Problem to solve -> Copy out every one of the following lines word for word, keeping their original order.

Records for the task ->
================

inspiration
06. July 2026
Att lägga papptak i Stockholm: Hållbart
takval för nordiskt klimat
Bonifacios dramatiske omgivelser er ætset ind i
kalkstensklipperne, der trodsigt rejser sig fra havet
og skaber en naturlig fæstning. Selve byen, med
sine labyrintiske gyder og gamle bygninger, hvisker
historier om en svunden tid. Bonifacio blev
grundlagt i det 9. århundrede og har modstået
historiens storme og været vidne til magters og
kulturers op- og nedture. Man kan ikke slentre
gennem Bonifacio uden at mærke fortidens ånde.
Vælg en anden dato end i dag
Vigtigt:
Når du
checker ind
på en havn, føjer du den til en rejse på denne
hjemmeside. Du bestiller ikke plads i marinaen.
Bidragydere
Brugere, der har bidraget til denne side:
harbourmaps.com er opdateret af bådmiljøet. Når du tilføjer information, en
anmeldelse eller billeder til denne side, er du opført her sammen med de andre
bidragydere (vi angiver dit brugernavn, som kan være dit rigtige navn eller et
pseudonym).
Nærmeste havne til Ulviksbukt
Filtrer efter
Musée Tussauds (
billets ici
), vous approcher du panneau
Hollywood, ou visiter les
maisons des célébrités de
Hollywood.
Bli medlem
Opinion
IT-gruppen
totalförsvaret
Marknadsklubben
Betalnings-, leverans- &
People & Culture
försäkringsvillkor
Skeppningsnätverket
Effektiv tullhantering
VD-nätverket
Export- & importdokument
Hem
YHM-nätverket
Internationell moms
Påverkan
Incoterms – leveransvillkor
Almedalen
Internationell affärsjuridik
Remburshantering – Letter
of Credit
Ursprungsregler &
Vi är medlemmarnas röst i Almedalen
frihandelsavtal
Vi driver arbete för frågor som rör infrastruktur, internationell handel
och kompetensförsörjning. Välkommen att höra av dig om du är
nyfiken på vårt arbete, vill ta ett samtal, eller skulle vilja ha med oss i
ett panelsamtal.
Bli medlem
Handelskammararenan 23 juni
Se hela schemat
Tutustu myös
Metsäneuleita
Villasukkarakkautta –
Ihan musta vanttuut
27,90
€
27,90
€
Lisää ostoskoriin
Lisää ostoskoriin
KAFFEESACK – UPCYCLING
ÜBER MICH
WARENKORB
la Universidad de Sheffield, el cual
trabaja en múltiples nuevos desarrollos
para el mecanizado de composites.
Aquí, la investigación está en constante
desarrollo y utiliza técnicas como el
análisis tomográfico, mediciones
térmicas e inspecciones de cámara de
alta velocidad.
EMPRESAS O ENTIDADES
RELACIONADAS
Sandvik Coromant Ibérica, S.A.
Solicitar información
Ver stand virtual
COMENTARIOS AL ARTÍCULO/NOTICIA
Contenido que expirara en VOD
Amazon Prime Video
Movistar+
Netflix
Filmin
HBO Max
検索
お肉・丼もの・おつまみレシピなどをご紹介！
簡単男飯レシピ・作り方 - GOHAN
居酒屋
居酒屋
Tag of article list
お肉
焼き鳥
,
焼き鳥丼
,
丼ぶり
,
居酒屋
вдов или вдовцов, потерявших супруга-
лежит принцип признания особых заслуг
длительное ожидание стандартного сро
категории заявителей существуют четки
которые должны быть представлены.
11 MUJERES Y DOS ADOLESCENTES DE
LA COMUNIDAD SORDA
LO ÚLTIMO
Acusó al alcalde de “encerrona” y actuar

================

Problem solution ->
inspiration
06. July 2026
Att lägga papptak i Stockholm: Hållbart
takval för nordiskt klimat
Bonifacios dramatiske omgivelser er ætset ind i
kalkstensklipperne, der trodsigt rejser sig fra havet
og skaber en naturlig fæstning. Selve byen, med
sine labyrintiske gyder og gamle bygninger, hvisker
historier om en svunden tid. Bonifacio blev
grundlagt i det 9. århundrede og har modstået
historiens storme og været vidne til magters og
kulturers op- og nedture. Man kan ikke slentre
gennem Bonifacio uden at mærke fortidens ånde.
Vælg en anden dato end i dag
Vigtigt:
Når du
checker ind
på en havn, føjer du den til en rejse på denne
hjemmeside. Du bestiller ikke plads i marinaen.
Bidragydere
Brugere, der har bidraget til denne side:
harbourmaps.com er opdateret af bådmiljøet. Når du tilføjer information, en
anmeldelse eller billeder til denne side, er du opført her sammen med de andre
bidragydere (vi angiver dit brugernavn, som kan være dit rigtige navn eller et
pseudonym).
Nærmeste havne til Ulviksbukt
Filtrer efter
Musée Tussauds (
billets ici
), vous approcher du panneau
Hollywood, ou visiter les
maisons des célébrités de
Hollywood.
Bli medlem
Opinion
IT-gruppen
totalförsvaret
Marknadsklubben
Betalnings-, leverans- &
People & Culture
försäkringsvillkor
Skeppningsnätverket
Effektiv tullhantering
VD-nätverket
Export- & importdokument
Hem
YHM-nätverket
Internationell moms
Påverkan
Incoterms – leveransvillkor
Almedalen
Internationell affärsjuridik
Remburshantering – Letter
of Credit
Ursprungsregler &
Vi är medlemmarnas röst i Almedalen
frihandelsavtal
Vi driver arbete för frågor som rör infrastruktur, internationell handel
och kompetensförsörjning. Välkommen att höra av dig om du är
nyfiken på vårt arbete, vill ta ett samtal, eller skulle vilja ha med oss i
ett panelsamtal.
Bli medlem
Handelskammararenan 23 juni
Se hela schemat
Tutustu myös
Metsäneuleita
Villasukkarakkautta –
Ihan musta vanttuut
27,90
€
27,90
€
Lisää ostoskoriin
Lisää ostoskoriin
KAFFEESACK – UPCYCLING
ÜBER MICH
WARENKORB
la Universidad de Sheffield, el cual
trabaja en múltiples nuevos desarrollos
para el mecanizado de composites.
Aquí, la investigación está en constante
desarrollo y utiliza técnicas como el
análisis tomográfico, mediciones
térmicas e inspecciones de cámara de
alta velocidad.
EMPRESAS O ENTIDADES
RELACIONADAS
Sandvik Coromant Ibérica, S.A.
Solicitar información
Ver stand virtual
COMENTARIOS AL ARTÍCULO/NOTICIA
Contenido que expirara en VOD
Amazon Prime Video
Movistar+
Netflix
Filmin
HBO Max
検索
お肉・丼もの・おつまみレシピなどをご紹介！
簡単男飯レシピ・作り方 - GOHAN
居酒屋
居酒屋
Tag of article list
お肉
焼き鳥
,
焼き鳥丼
,
丼ぶり
,
居酒屋
вдов или вдовцов, потерявших супруга-
лежит принцип признания особых заслуг
длительное ожидание стандартного сро
категории заявителей существуют четки
которые должны быть представлены.
11 MUJERES Y DOS ADOLESCENTES DE
LA COMUNIDAD SORDA
LO ÚLTIMO
Acusó al alcalde de “encerrona” y actuar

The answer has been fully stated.